The European interest rate cycle is turning. The days of super-low interest rates are not quite over yet, but borrowing costs look set to start rising next year. The ECB is going to start preparing the way for this in the months ahead, assuming the euro zone economic recovery stays on track.
Interest rates have remained lower for longer than we might have expected, but it is well to remember that a zero base rate and a central bank pumping money into the economy through purchasing bonds is not the “norm”.
The ECB looks set to signal in the months ahead that this period of extraordinary stimulus will slowly draw to an end. This looks likely to clear the way for the ECB to increases its key short-term interest rates some time next year. In the meantime, longer-term interest rates on financial markets, already off their lows, will drift higher in the months ahead, if the euro zone recovery remains on track.
When ECB rates rise, those on tracker mortgage rates will see their mortgage repayments rise in tandem with any official hike. Standard variable mortgage rates would also be likely to rise, though as costs here are already above the EU average it is not clear if they would rise exactly in line with ECB increases. Much will depend on the state of competition in the Irish market at the time.
Longer-term fixed rate mortgage offers could start to edge up earlier than an ECB rise, as these are priced in relation to market interest rates which typically move ahead of official rates. Those wanting to lock in their mortgage rate for a few years might thus be well advised to examine the options sooner rather than later.The difficulty is, of course, that the pace and extent of the rise in variable rates remains uncertain and so judging the value in the fixed rate market involves some guesswork.
Minutes of the ECB’s December meeting, published on Thursday, suggested that the central bank’s key policy-making committee believes that its guidance to the market about its policy stance might need to be “revisited” early this year. In the subtle world of central bank language, this is important. The context is what the national governors and senior ECB executives on the committee called “ recent indicators pointed to a continued robust and increasingly self-sustaining economic expansion.”

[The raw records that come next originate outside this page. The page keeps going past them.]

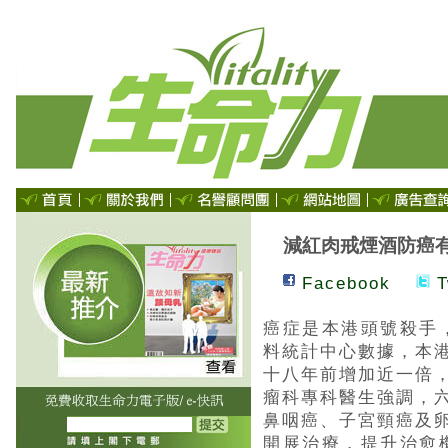
減紅肉戒煙酒防癌
Facebook
T
癌症是本港頭號殺手
料統計中心數據，本
十八年前增加近一倍
瘤科專科醫生強調，
鼻咽癌、子宮頸癌及
開展治療，提升治愈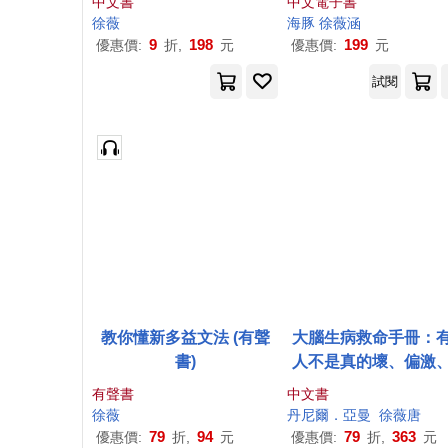
中文書
中文電子書
徐薇
海豚
徐薇
涵
9
198
199
優惠價:
折,
元
優惠價:
元
試閱
教你懂新多益文法 (有聲
大腦生病救命手冊：
書)
人不是真的壞、偏激
用功、人格異常，而
有聲書
中文書
腦出問題了!(暢銷10
徐薇
丹尼爾．亞曼
徐薇
唐
珍藏紀念版)
79
94
79
363
優惠價:
折,
元
優惠價:
折,
元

The euro zone economy was starting to move towards full capacity more quickly than expected and this should start to push up the rate of inflation, according to the minutes.
The scale of growth in Europe – and indeed internationally – is striking. “Trends in the euro zone economy have improved significantly over the last year or so as evidenced by strongly above-trend growth rates and a notable decline in the unemployment rate, with figures this week showing the jobless rate at a near nine-year low,” according to Simon Barry, chief economist at Ulster Bank in Dublin.
The ECB has already started to pare back its purchases on the bond markets, he pointed out – now €30 billion a month – and the more the economic signals improve, the stronger the case is to continue this “ gradual normalisation.”
The ECB is due to continue its bond buying programme until September at least and had indicated it will not start to increase interest rates for a period afterwards. The latest data, and Thursday’s minutes, will increase speculation that bond buying will indeed be ended this year and the ECB may become more explicit about this shortly. Once that happens, the debate will be when, not if, interest rates will head higher.
The big uncertainty is inflation. The ECB’s job is to bring inflation close to 2 per cent and its big fear in recent years has been that the euro zone economy would lapse into deflation.
While the council expressed confidence that inflation would start to rise as the euro zone economy approached full capacity, there is simply no way to forecast this with accuracy. For the moment the ECB is predicting that the inflation rate will only rise gradually to a modest 1.7 per cent by 2020.
Internationally, rising inflation has been the missing link in the economic recovery. In the US core inflation, excluding volatile factors such as energy, is just 1.4 per cent – despite unemployment at a 17-year low of 4.1 per cent – and this is causing debate at the US central bank, the Federal Reserve Board (Fed), about the appropriate pace of interest rate increases this year.
The Fed pushed up rates three times in 2017 – its base rate is now 1.25 to 1.5 per cent – and has signalled the same for 2018. US long-term bond interest rates have risen sharply this week as markets there reckon that, despite low inflation, the interest rate cycle is only heading one way - upwards.
The euro zone recovery is a few years behind the US, of course. There will now be much debate in the months ahead not only about when the first ECB rise will come, but of how quickly euro zone rates will then rise and how far they will go.Trends in growth – and particularly inflation – will determine the answers.